══ Source records
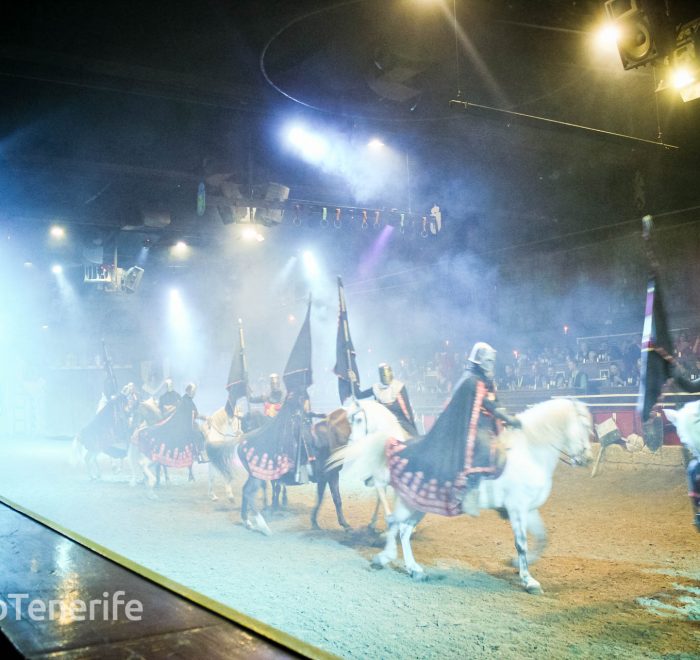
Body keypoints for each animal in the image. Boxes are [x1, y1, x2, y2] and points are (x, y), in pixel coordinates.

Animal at [334, 398, 592, 592]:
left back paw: (412, 568)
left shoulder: (528, 509)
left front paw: (516, 564)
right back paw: (389, 559)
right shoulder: (517, 508)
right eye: (586, 427)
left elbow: (542, 537)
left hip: (418, 505)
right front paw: (528, 580)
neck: (528, 452)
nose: (587, 458)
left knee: (403, 529)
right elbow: (522, 543)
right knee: (395, 524)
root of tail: (400, 448)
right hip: (410, 503)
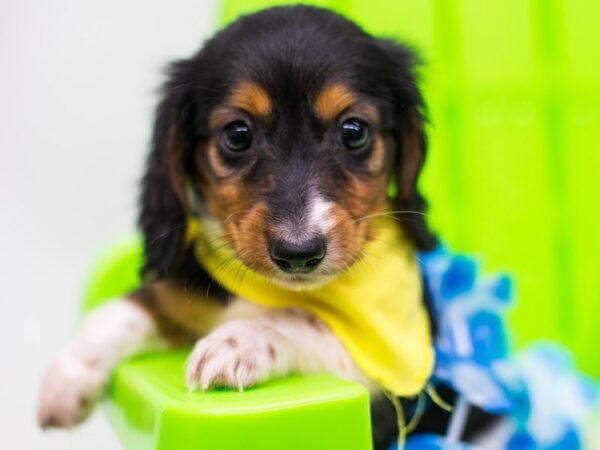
════
• Task brief:
Wherever the string "right" occurs in the data, copy the line that holds it.

• Exercise response:
right back paw: (389, 559)
right shoulder: (517, 508)
right eye: (586, 427)
right front paw: (528, 580)
right elbow: (522, 543)
right knee: (395, 524)
right hip: (410, 503)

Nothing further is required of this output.